Dünya özgür dünya, rejim demokrasi. Blog macerasına başladığımdan beri bir çok blog takip ettim, bir çoğunu da takip etmeyi bıraktım. Çünkü sıkıldım o bıraktıklarımın partizan tavırlarından, dik kafalılıklarından. Bazı arkadaşlar beni kaldırdı blog listelerinden sırf onlarla aynı fikirde değilim diye, bazılarını da ben. Sonuçta sıkıldıysan benim tarzımdan okumazsın Çoban Salata'yı bir daha olur biter. Biz ne birilerini sıkmak ne de mutlu etmek için yazıyoruz yazılarımızı. Tek maksadımız eğlenmek, yaşadıklarımızı, düşündüklerimizi paylaşmak şu blogta. Ve blog tamamen kişisel fikirlere, hayat tarzına dayalı olduğuna göre sıkıldıysan bir daha okumazsın arkadaş. Neden sıkmak isteyim ki ben seni, neden Kaan Kural gibi aynı fanatizme devam edeyim. Ben buyum, sen de sıkılmışsın. Selametle derim en fazla, iyi eğlenceler dilerim internet dünyasında. Sıkılan kim varsa okumasın, ben sıkılmayanlara ötesinde kendime yazıyorum şunları, anıdır, en nihayetinde günlüktür. Salla gitsin İsmail, rahat ol.

muribbi dedi ki...

bir blog sahibi tarafındanda hiç azar işitmemiştim oda oldu :)

kısa yazdığım için tam anlatamadım galiba, sıkıldığım şey asla çoban salata blogu olmadı. kaan kural paragraflarının bu kadar istikrarlı bir şekilde gelmesine takıldım. bir kez yazılır iki kez yazılır tamam ama bunun bu kadar devam etmesinin altında farklı sebebler mi var demekten kendimi alamıyorum.
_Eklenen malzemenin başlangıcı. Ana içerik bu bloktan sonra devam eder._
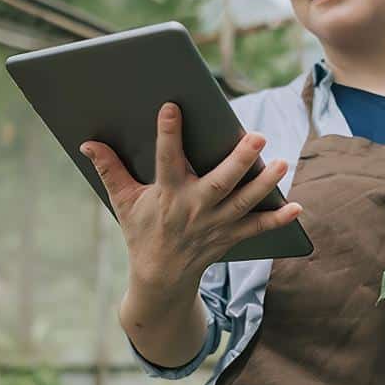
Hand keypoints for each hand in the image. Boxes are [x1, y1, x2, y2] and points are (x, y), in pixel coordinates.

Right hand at [80, 102, 302, 295]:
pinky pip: (258, 228)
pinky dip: (277, 220)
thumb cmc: (142, 231)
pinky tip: (296, 207)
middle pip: (220, 182)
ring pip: (245, 202)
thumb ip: (109, 170)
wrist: (160, 278)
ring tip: (282, 162)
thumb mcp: (122, 202)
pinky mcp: (231, 237)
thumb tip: (87, 142)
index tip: (171, 106)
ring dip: (264, 184)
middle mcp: (195, 208)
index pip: (166, 159)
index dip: (168, 133)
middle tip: (257, 136)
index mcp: (167, 194)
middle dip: (239, 160)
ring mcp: (216, 224)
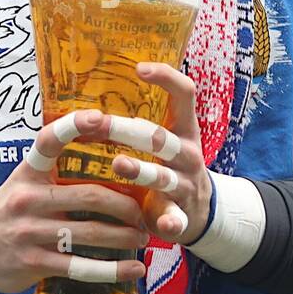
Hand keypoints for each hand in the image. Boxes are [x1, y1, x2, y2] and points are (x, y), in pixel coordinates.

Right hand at [0, 108, 149, 292]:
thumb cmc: (8, 209)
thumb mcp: (22, 181)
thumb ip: (55, 171)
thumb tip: (106, 162)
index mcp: (28, 173)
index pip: (48, 142)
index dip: (73, 126)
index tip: (101, 117)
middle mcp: (28, 199)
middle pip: (89, 197)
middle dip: (126, 206)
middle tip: (143, 212)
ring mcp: (30, 233)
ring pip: (91, 234)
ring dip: (125, 237)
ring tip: (144, 237)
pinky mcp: (34, 263)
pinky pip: (81, 267)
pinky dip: (112, 269)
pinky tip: (134, 268)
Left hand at [68, 61, 211, 246]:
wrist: (201, 213)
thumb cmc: (170, 168)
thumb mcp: (166, 142)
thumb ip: (139, 121)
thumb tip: (91, 93)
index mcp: (184, 130)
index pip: (184, 94)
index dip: (166, 78)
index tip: (140, 68)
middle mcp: (188, 154)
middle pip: (161, 138)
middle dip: (129, 131)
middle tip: (100, 123)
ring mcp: (187, 185)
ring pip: (164, 177)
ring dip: (142, 171)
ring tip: (119, 164)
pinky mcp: (182, 216)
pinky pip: (177, 219)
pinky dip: (171, 223)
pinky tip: (163, 226)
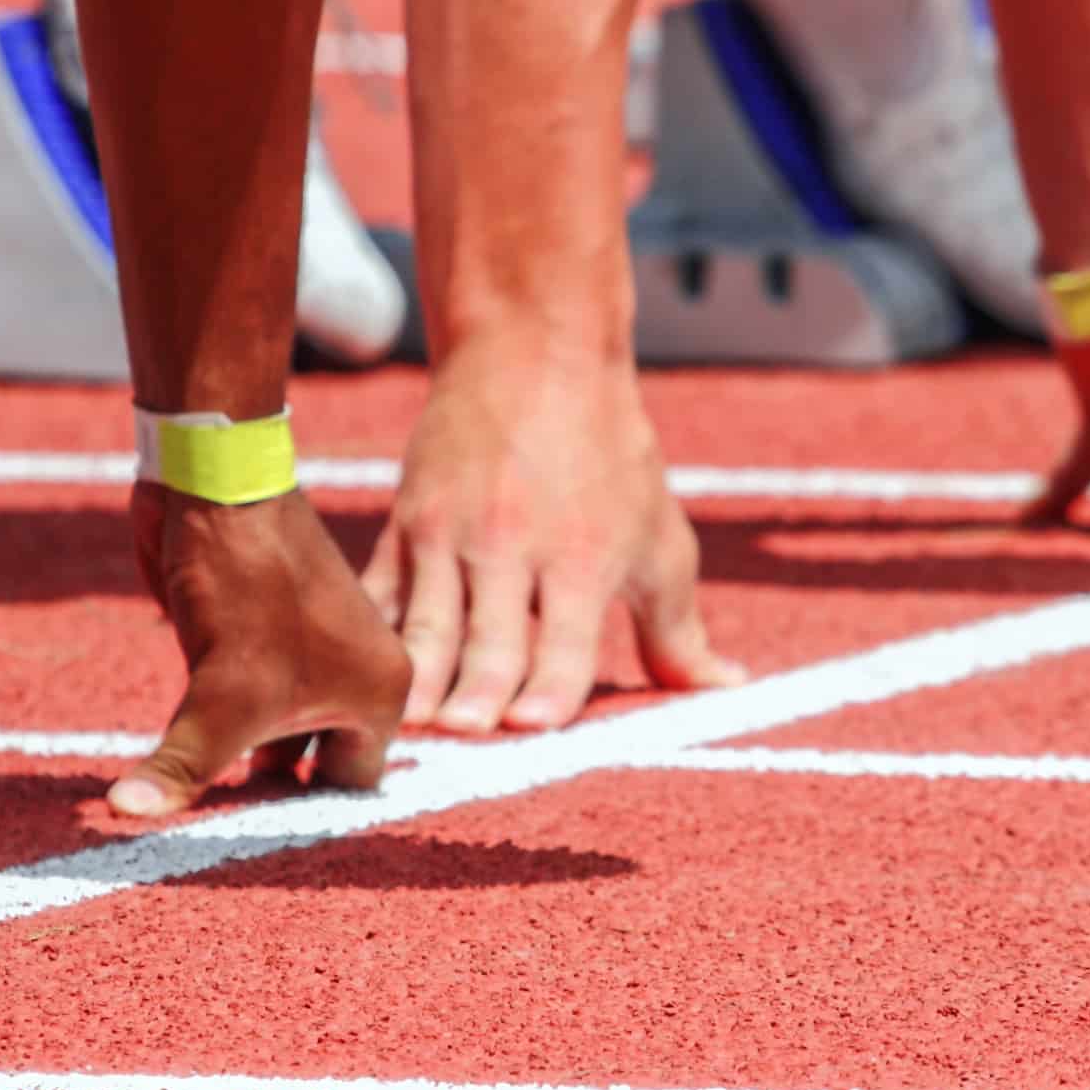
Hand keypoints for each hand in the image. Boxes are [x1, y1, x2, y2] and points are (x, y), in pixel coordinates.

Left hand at [109, 488, 409, 817]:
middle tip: (213, 848)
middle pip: (312, 770)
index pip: (348, 789)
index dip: (302, 823)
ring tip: (189, 821)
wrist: (210, 480)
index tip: (250, 858)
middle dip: (265, 804)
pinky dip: (210, 740)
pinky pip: (239, 711)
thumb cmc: (244, 580)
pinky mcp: (256, 640)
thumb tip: (125, 817)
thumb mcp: (219, 692)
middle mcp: (355, 676)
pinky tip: (172, 770)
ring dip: (232, 772)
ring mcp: (305, 657)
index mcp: (379, 692)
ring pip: (271, 740)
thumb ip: (185, 765)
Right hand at [362, 347, 741, 733]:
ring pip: (427, 619)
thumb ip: (680, 628)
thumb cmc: (610, 457)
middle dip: (476, 690)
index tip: (532, 726)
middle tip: (462, 735)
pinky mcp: (405, 522)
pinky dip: (374, 633)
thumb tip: (725, 689)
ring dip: (417, 675)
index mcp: (582, 557)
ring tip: (405, 723)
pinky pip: (382, 590)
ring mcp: (451, 534)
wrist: (535, 353)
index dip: (550, 686)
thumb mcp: (658, 539)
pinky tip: (363, 674)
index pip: (565, 640)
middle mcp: (513, 547)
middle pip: (490, 636)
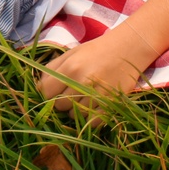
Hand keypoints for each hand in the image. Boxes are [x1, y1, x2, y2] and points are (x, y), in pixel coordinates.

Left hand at [38, 27, 159, 115]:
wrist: (130, 47)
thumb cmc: (97, 51)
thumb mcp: (72, 53)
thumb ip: (52, 69)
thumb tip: (38, 90)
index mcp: (70, 67)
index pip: (45, 93)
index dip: (48, 94)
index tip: (56, 91)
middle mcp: (82, 81)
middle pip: (59, 106)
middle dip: (62, 102)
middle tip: (73, 93)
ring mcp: (98, 93)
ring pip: (75, 115)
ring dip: (77, 110)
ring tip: (85, 98)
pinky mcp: (112, 103)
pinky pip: (93, 122)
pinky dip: (91, 118)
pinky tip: (95, 106)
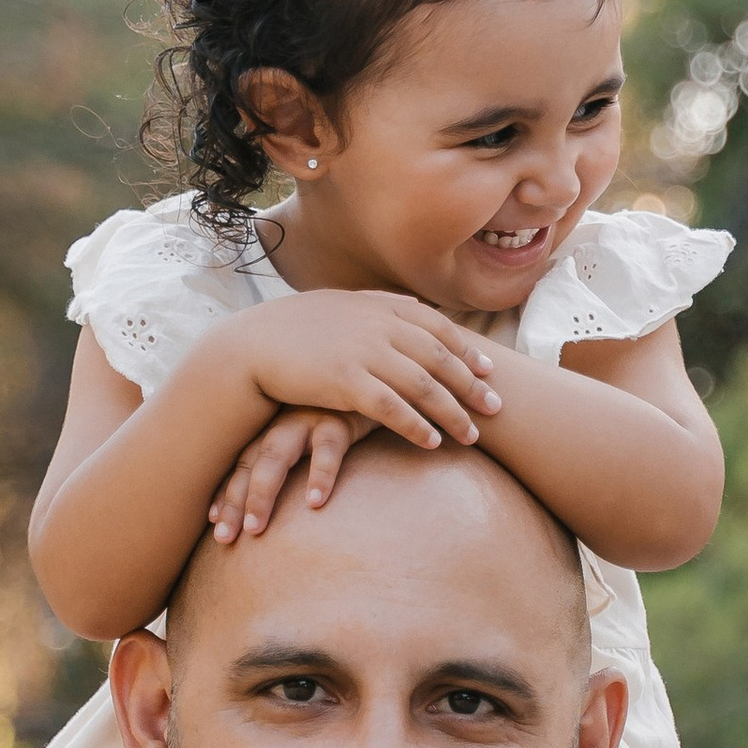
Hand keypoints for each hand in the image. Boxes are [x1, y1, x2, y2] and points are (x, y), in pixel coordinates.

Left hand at [209, 406, 371, 541]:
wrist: (380, 382)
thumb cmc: (347, 414)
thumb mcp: (318, 436)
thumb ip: (302, 462)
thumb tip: (291, 508)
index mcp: (274, 428)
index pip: (241, 463)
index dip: (226, 493)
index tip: (213, 523)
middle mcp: (283, 422)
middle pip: (250, 464)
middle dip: (235, 502)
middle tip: (225, 539)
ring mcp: (308, 417)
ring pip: (275, 455)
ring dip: (260, 493)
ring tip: (255, 528)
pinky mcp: (341, 417)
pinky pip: (328, 448)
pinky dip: (320, 475)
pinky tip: (314, 503)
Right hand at [240, 289, 502, 452]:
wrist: (250, 346)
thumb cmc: (294, 329)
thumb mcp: (341, 305)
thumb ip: (380, 305)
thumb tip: (415, 304)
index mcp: (380, 307)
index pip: (437, 328)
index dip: (466, 351)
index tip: (488, 371)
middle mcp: (378, 327)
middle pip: (440, 359)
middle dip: (471, 385)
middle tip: (496, 408)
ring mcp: (363, 353)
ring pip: (424, 386)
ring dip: (453, 413)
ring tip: (472, 435)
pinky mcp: (346, 382)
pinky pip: (393, 409)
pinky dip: (417, 426)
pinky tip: (433, 443)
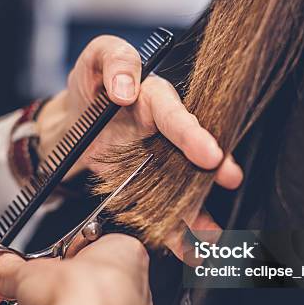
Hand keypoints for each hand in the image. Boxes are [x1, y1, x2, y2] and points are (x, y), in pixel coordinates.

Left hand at [35, 35, 242, 256]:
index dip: (193, 135)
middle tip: (230, 180)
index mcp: (157, 99)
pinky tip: (185, 246)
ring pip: (184, 186)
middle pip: (193, 152)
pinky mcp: (147, 183)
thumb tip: (125, 87)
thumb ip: (114, 61)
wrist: (73, 121)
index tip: (209, 153)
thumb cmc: (91, 85)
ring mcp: (158, 160)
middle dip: (214, 169)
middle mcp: (165, 132)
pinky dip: (175, 228)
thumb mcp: (96, 59)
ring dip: (197, 209)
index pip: (176, 116)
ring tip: (209, 233)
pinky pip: (164, 206)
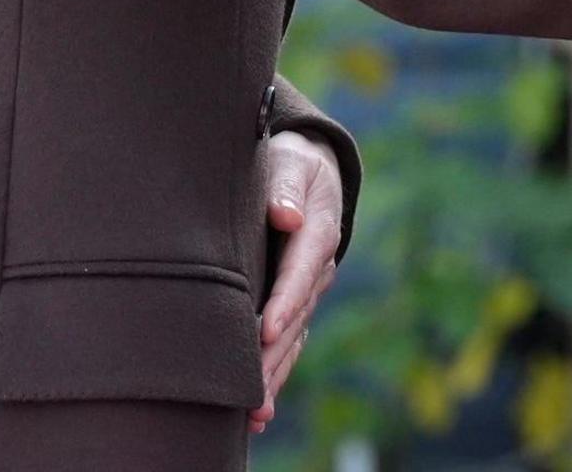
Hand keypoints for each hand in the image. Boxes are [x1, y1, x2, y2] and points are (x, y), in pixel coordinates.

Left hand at [254, 129, 346, 434]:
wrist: (310, 173)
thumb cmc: (290, 164)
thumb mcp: (290, 162)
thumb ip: (285, 186)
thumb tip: (285, 215)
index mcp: (318, 229)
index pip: (302, 269)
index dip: (285, 301)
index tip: (267, 330)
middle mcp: (317, 267)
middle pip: (297, 316)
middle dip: (275, 354)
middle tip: (253, 387)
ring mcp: (309, 290)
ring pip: (294, 338)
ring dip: (275, 373)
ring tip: (255, 409)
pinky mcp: (296, 305)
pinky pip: (289, 344)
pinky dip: (276, 374)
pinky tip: (259, 409)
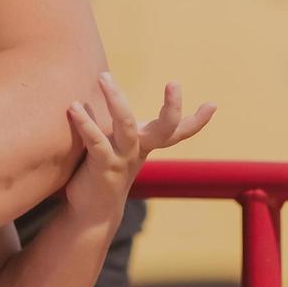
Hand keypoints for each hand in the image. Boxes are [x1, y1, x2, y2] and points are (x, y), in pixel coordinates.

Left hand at [63, 72, 214, 221]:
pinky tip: (73, 107)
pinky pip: (96, 142)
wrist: (92, 211)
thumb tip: (110, 88)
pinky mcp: (103, 167)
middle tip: (175, 82)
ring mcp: (122, 159)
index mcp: (145, 144)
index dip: (196, 121)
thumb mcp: (117, 144)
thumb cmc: (103, 168)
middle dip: (172, 107)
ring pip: (126, 126)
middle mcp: (138, 150)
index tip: (213, 104)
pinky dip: (85, 123)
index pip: (176, 131)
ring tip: (104, 75)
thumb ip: (119, 124)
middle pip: (164, 128)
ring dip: (116, 100)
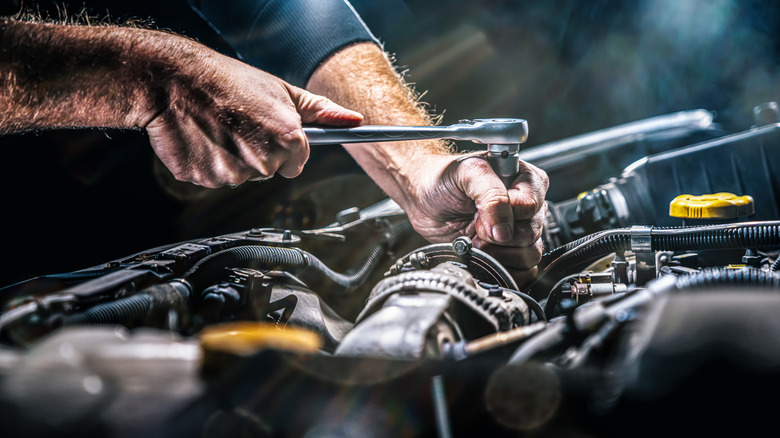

ben boston u desteklerim. ama orlando yazılarınında okumaktan çekinmem. zaten eloğlunun takımınıda büyük bir heyecanla saveceğimde yok. burada aslolan basketbol izlemekten başkası değil. işler basketboldan uzaklaşınca hoşnutsuzluğumu dile getirmek istedim.